My son fell asleep on my lap the other night. He hasn’t done that in a while so it was a sweet moment, especially considering we are all sick and leaning on each other. I felt his little body curled up against me and I thought to myself, “So much fear to lose, so much life to gain.” The joy of children is contagious as is their bravery. There isn’t one thing that holds my kid back. He is fully transparent with himself at all times and he knows what he wants and he isn’t shy to admit it, either. I had a series of thoughts I wanted to share as I sat with my kid.
- How is this my life? I feel so lucky to be safe in this moment. I feel so lucky that my son feels safe enough to sleep on me like I slept on my father as a kid. Even if we don’t feel well, this feels amazing. It’s beautiful.
- I don’t deserve it and I’m going to fuck it up. I am so afraid I’m going to do something wrong and break everything I’ve built and lose it all. I’ve scarred my kid and he will totally resent me in the future.

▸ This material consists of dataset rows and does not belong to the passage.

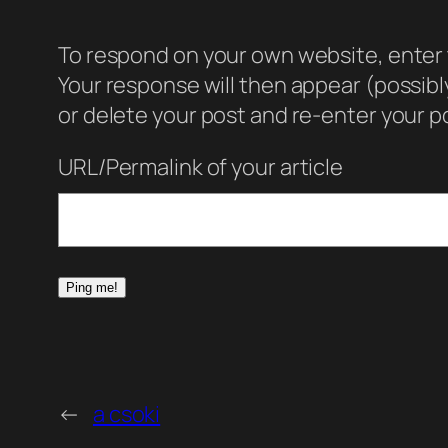
To respond on your own website, enter t
Your response will then appear (possib
or delete your post and re-enter your po
URL/Permalink of your article
←
a csoki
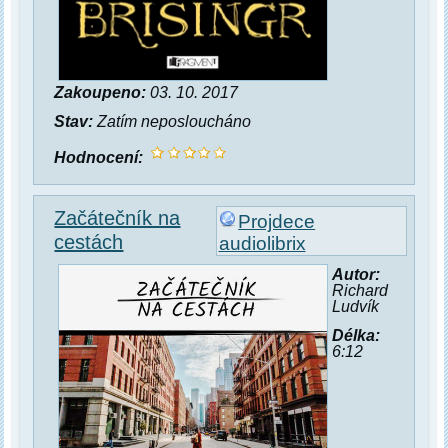
Zakoupeno:
03. 10. 2017
Stav:
Zatím neposloucháno
Hodnocení:
Začátečník na
Projdece
cestách
audiolibrix
Autor:
Richard
Ludvík
Délka:
6:12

- Everything is as it should be. I can trust that all is well and we will continue to follow whatever plan is there for us. We all face bumps in the road
- I will recover. Having this illness terrifies me and makes me worry about the future. I hope I didn’t do the wrong thing by myself or my kid because we are still sick in spite of it. I have to believe that we will be ok. This is honestly really mild and we will be fine.
- I will be ok. These thoughts are just thoughts. They come and go and they are welcome. I don’t need to attach an outcome to any of them. Just because I think them doesn’t make them real, it’s the emotion and intention behind them. I am ok. All is well.

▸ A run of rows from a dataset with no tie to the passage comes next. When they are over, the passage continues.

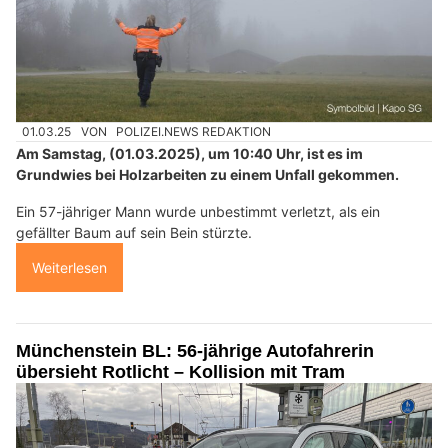
01.03.25
VON
POLIZEI.NEWS REDAKTION
Am Samstag, (01.03.2025), um 10:40 Uhr, ist es im
Grundwies bei Holzarbeiten zu einem Unfall gekommen.
Ein 57-jähriger Mann wurde unbestimmt verletzt, als ein
gefällter Baum auf sein Bein stürzte.
Weiterlesen
Münchenstein BL: 56-jährige Autofahrerin
übersieht Rotlicht – Kollision mit Tram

- All of this is in my head. I have the power to change the thoughts and either sit with them or let them go. I do not need to attach the emotion to them. I am in control of my brain.
- I have to live. There is no point in letting all this time pass by. There is no point in trying to control everything that happens in life. The best we can do is simply go for it and enjoy while we can. We may not understand the why or the whole plan, but we can trust it’s for a reason.
So many thoughts come and go and they arrive at different times. It doesn’t matter. We have to select what we give meaning to. We have to select what we believe in. I am grateful for my son and the things he has no idea he is teaching me simply through being himself.